Records for the task:
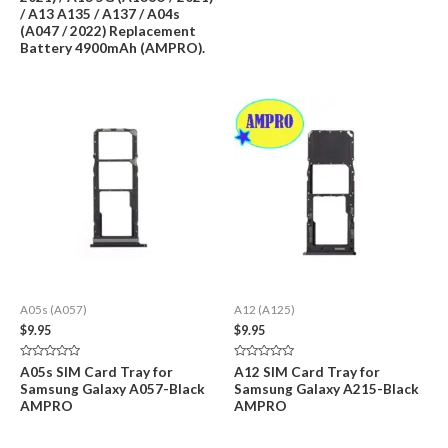
/ A13 A135 / A137 / A04s
(A047 / 2022) Replacement
Battery 4900mAh (AMPRO).
A05s (A057)
A12 (A125)
$
9.95
$
9.95
Rated
Rated
A05s SIM Card Tray for
A12 SIM Card Tray for
0
0
Samsung Galaxy A057-Black
Samsung Galaxy A215-Black
out
out
of
of
AMPRO
AMPRO
5
5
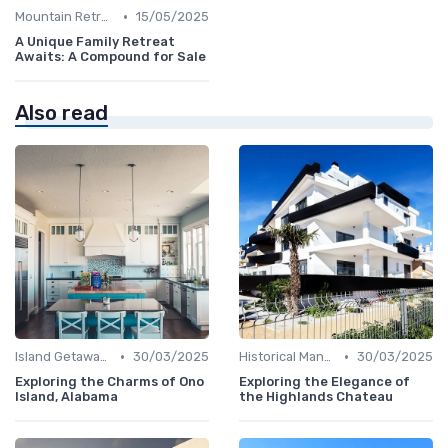
•
Mountain Retreats
15/05/2025
A Unique Family Retreat
Awaits: A Compound for Sale
Also read
•
•
Island Getaways
30/03/2025
Historical Mansions
30/03/2025
Exploring the Charms of Ono
Exploring the Elegance of
Island, Alabama
the Highlands Chateau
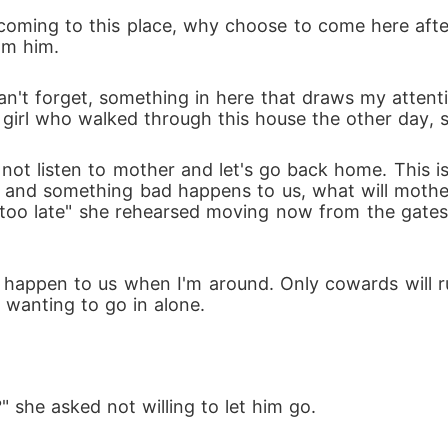
nd his sister and return home but yet discovers a lot
oming to this place, why choose to come here after 
om him.
sterious creatures with some humans transforming i
 can't forget, something in here that draws my atte
girl who walked through this house the other day, s
these happenings and also has to make sure he doesn't 
 not listen to mother and let's go back home. This is
 in and something bad happens to us, what will mothe
 is too late" she rehearsed moving now from the gat
happen to us when I'm around. Only cowards will run
 wanting to go in alone.
" she asked not willing to let him go.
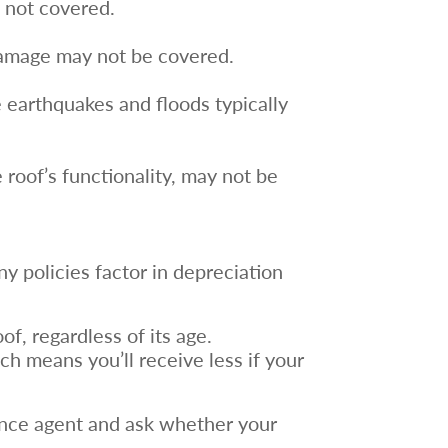
e not covered.
 damage may not be covered.
e earthquakes and floods typically
roof’s functionality, may not be
y policies factor in depreciation
of, regardless of its age.
ch means you’ll receive less if your
ance agent and ask whether your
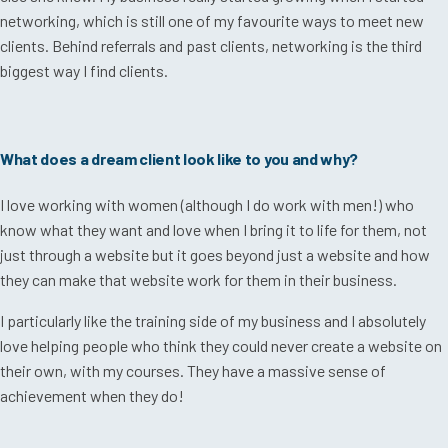
networking, which is still one of my favourite ways to meet new
clients. Behind referrals and past clients, networking is the third
biggest way I find clients.
What does a dream client look like to you and why?
I love working with women (although I do work with men!) who
know what they want and love when I bring it to life for them, not
just through a website but it goes beyond just a website and how
they can make that website work for them in their business.
I particularly like the training side of my business and I absolutely
love helping people who think they could never create a website on
their own, with my courses. They
have a massive sense of
achievement when they do!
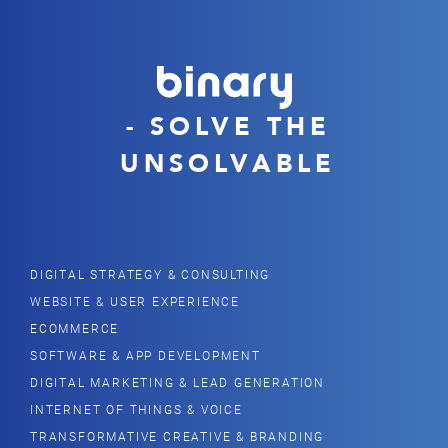
- SOLVE THE
UNSOLVABLE
DIGITAL STRATEGY & CONSULTING
WEBSITE & USER EXPERIENCE
ECOMMERCE
SOFTWARE & APP DEVELOPMENT
DIGITAL MARKETING & LEAD GENERATION
INTERNET OF THINGS & VOICE
TRANSFORMATIVE CREATIVE & BRANDING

Brief: Filter the entries above down to the lines that hold the word "here", and copy those lines.

Exercise output:
oming to this place, why choose to come here after 
 can't forget, something in here that draws my atte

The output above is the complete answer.